And PekoPeko is a winning little restaurant, beginning with the uplifting interior space, which has the clean contemporary lines of a museum cafe. Music is played at comfortable levels, and the service is friendly and attentive.

The menu has been kept compact with a centerpiece of six ramen options. But it includes a few choices—rice bowls and appetizers—that will appeal to other folks. I really loved the Shaki Shaki salad—a cool, crunchy mix of napa cabbage—as well as the gyoza dumplings, plumply packed with minced pork, cabbage, and ginger. 

PekoPeko specializes in Tokyo-style ramen, notable for its use of long-simmering chicken broth as opposed to the pork broths seen elsewhere in the U.S. The particular broth specialty is the shoyu-style, which has a soy sauce base. This is the place to start at PekoPeko to discover how well-executed the ramen is here.

Information shown

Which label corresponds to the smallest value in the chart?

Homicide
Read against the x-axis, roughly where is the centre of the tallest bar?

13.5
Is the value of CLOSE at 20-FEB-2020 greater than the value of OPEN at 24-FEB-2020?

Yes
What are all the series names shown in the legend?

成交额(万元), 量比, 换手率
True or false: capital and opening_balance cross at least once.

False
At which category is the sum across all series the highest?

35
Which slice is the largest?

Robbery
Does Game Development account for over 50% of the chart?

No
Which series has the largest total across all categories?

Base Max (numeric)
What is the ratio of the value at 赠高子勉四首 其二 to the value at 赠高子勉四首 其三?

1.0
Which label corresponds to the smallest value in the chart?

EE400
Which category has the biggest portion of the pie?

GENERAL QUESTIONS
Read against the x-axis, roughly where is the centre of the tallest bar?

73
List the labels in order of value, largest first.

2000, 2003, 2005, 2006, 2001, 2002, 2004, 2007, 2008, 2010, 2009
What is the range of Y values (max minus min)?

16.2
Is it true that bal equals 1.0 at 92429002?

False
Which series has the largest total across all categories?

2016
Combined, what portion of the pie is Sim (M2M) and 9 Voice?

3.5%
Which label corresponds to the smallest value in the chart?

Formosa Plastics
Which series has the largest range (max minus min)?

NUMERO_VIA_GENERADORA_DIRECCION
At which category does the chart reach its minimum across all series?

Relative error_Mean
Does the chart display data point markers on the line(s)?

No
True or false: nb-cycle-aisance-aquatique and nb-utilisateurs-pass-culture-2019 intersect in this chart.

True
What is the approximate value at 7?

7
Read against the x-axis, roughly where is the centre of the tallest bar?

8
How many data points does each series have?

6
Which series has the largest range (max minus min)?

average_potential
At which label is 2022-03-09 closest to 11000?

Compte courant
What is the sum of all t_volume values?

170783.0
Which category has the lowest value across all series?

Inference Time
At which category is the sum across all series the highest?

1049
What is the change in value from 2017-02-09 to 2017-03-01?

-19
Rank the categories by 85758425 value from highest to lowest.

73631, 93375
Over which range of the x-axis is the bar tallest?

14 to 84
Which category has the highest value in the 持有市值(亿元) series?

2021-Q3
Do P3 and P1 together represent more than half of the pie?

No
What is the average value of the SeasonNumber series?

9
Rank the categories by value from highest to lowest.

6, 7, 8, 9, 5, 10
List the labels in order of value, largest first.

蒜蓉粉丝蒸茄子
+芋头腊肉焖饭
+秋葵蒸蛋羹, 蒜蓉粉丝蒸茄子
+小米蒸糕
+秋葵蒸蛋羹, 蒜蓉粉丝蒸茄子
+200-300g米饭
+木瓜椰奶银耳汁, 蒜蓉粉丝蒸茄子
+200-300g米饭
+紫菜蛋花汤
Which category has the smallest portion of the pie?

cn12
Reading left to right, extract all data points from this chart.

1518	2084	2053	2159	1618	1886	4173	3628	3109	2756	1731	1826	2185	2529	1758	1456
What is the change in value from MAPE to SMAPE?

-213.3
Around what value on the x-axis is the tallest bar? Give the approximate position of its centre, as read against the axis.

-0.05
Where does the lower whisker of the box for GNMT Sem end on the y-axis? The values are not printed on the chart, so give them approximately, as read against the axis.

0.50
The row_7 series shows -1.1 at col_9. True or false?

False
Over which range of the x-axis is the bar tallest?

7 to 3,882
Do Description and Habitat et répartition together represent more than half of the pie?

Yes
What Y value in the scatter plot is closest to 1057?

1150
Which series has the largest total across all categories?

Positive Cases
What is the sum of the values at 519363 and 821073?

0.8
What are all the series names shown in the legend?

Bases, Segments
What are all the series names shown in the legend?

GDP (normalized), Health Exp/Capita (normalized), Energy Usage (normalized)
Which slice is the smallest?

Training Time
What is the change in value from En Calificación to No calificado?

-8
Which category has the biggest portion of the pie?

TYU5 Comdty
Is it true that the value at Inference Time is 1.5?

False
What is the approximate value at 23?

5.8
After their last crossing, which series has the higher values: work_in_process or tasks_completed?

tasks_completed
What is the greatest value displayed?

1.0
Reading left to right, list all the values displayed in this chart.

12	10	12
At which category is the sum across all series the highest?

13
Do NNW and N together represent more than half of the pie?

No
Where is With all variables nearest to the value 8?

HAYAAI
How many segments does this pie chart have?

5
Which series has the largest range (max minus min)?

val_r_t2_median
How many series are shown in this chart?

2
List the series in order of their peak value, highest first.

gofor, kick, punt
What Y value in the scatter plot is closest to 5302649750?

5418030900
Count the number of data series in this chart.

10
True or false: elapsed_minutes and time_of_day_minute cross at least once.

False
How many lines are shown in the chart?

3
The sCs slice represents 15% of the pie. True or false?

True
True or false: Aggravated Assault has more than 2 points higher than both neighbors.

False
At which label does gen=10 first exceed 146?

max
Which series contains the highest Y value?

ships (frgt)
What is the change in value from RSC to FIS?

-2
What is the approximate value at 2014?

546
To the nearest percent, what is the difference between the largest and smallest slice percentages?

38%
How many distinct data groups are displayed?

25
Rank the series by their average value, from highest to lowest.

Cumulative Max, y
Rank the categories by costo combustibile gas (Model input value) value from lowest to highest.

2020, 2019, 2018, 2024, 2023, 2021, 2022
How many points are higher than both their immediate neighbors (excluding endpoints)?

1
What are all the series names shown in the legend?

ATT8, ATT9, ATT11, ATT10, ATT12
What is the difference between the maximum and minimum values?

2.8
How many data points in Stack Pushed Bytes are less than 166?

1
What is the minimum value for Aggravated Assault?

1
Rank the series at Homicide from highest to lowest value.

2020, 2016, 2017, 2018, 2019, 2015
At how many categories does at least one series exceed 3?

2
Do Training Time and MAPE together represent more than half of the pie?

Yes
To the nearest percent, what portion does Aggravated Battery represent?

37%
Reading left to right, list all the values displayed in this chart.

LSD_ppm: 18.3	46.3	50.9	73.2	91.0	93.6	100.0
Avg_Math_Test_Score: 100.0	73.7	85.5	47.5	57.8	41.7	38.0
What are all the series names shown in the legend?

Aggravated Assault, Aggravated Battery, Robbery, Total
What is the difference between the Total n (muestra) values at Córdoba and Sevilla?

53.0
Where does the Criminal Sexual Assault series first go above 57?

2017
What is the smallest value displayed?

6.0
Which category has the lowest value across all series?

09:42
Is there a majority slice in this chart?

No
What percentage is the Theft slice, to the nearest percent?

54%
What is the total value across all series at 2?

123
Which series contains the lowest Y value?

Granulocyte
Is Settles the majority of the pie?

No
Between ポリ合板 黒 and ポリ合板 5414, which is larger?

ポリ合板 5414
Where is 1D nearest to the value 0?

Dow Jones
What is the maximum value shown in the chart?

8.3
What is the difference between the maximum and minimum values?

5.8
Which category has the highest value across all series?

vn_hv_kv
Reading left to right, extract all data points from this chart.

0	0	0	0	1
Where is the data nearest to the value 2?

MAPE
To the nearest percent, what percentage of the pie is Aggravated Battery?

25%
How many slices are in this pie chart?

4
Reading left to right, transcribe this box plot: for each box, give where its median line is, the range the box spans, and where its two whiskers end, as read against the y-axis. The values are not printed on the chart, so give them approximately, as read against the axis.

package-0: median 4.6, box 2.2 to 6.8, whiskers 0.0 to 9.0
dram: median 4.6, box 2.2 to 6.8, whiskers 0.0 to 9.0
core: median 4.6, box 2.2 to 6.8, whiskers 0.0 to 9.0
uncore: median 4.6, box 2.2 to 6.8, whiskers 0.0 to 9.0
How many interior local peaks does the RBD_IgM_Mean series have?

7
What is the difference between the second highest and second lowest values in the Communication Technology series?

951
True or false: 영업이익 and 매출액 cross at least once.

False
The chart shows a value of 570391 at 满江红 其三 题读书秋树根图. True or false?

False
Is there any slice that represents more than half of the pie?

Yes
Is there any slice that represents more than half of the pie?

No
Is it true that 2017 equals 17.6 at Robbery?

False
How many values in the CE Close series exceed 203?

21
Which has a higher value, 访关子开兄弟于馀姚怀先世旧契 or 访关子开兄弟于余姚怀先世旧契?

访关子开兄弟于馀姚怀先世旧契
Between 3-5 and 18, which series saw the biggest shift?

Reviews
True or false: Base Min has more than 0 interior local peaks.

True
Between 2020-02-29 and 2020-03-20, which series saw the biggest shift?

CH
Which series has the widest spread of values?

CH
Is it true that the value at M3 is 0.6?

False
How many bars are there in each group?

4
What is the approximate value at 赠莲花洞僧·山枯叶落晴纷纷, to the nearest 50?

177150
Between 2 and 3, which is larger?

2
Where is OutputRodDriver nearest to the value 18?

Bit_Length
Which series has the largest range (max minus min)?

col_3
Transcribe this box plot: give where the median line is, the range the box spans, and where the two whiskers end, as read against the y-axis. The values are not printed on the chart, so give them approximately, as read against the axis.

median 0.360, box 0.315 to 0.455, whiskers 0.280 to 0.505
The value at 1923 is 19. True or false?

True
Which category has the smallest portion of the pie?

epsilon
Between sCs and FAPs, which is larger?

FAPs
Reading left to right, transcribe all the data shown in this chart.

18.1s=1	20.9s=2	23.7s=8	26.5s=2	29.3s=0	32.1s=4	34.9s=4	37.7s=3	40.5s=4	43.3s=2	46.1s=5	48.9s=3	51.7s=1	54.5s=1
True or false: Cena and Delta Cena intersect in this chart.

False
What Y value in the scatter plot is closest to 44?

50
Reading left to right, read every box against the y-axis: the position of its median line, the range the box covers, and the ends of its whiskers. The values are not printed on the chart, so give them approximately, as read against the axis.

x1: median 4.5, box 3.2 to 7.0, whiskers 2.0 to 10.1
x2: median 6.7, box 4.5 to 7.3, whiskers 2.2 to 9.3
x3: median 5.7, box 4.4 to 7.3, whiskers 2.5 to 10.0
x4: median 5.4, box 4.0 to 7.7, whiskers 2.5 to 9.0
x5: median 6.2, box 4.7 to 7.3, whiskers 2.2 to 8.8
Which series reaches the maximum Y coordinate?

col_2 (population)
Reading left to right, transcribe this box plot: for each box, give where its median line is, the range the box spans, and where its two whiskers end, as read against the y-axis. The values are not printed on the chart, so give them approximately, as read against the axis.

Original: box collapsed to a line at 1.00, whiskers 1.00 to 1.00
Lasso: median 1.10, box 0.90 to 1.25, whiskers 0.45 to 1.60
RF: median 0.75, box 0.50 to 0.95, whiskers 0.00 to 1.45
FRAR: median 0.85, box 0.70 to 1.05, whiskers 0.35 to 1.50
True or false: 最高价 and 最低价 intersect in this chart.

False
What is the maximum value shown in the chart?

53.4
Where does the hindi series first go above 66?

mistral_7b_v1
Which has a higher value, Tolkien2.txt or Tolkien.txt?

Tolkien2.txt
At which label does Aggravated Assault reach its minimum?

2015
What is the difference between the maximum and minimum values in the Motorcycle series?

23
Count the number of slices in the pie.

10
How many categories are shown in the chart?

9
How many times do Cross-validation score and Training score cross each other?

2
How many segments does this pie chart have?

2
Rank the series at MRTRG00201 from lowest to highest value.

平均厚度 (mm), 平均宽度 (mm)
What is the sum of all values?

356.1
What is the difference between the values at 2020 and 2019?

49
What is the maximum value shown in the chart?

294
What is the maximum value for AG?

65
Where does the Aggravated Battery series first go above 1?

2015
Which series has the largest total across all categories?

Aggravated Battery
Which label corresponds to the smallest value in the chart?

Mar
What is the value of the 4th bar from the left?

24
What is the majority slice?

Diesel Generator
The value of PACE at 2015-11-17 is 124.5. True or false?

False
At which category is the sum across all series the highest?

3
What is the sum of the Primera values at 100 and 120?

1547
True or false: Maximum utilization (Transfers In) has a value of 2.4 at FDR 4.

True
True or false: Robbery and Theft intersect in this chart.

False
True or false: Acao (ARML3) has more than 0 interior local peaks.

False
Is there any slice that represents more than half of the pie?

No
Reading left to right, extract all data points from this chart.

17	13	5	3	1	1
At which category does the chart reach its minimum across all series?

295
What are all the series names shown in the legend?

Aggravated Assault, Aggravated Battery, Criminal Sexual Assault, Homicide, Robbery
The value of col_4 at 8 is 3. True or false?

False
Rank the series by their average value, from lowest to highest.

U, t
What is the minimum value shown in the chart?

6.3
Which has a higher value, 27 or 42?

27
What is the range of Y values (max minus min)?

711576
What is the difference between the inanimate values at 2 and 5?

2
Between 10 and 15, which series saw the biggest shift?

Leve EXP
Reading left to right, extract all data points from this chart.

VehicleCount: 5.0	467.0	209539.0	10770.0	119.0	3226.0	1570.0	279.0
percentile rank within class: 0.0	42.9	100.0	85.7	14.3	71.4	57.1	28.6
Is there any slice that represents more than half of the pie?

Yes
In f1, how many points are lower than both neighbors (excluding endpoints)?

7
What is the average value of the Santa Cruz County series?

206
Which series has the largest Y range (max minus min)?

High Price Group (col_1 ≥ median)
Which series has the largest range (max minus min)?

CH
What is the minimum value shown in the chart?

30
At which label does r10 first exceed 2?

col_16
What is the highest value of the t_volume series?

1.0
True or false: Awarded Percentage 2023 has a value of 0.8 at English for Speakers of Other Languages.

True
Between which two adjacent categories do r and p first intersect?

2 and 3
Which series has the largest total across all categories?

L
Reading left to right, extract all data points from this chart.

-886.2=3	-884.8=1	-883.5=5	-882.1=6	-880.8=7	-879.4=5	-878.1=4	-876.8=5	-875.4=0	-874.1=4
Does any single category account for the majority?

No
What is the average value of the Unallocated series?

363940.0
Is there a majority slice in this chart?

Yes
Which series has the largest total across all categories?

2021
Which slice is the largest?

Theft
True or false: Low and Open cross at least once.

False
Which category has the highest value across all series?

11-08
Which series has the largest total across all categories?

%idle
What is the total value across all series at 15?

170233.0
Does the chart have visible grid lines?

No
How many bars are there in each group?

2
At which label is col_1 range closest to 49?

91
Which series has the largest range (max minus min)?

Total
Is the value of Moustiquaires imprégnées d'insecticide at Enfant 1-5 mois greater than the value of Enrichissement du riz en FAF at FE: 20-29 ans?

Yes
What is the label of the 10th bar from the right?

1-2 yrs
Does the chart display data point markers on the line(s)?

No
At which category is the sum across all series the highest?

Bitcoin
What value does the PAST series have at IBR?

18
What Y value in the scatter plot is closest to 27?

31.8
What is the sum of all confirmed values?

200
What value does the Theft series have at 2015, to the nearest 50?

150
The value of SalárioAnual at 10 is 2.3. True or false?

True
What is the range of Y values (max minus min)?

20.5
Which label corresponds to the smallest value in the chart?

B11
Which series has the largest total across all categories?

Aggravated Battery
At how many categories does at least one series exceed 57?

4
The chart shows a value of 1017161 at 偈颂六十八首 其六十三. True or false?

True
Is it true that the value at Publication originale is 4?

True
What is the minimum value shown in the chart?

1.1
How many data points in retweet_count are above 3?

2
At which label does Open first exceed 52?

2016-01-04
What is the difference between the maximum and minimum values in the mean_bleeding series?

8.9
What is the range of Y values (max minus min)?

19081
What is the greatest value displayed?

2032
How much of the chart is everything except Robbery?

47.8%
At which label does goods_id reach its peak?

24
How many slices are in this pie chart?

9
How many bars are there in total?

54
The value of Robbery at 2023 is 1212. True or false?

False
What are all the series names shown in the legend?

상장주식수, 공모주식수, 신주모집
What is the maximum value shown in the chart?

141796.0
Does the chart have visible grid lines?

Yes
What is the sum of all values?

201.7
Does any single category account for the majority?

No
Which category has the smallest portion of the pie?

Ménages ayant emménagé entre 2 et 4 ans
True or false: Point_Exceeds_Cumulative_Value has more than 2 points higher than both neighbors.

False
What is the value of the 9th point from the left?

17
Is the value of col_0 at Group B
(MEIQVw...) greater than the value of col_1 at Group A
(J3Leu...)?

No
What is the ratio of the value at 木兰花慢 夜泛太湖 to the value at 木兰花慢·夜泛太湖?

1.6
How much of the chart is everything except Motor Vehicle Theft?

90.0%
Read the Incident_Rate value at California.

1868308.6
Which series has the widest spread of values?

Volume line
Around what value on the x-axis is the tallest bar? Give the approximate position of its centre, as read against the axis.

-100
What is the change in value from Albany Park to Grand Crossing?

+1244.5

Task item
Pick up the PekoPeko restaurant review after its last sentence and continue it.

Answer space
You can see the care that’s gone into preparing the scallion, seaweed, and bean sprouts, and you can taste the deep flavor that comes from hours of simmering. But do move on to the TanTan bowl, with its aromatic broth of garlic oil, spicy chili sesame sauce, and ginger. 

A few things to know: PekoPeko is pronounced to rhyme with gecko-gecko. The name is a kind of onomatopoeic phrase roughly meaning “grumbling stomach,” according to Forster. Also, PekoPeko doesn’t take cash.  


›› PekoPeko Ramen 7 E. 33rd St., 410-635-1216. Hours: Tue.-Sun. 11 a.m. to midnight. Appetizers: $4-8; entrees: $10-13; desserts: $2-6.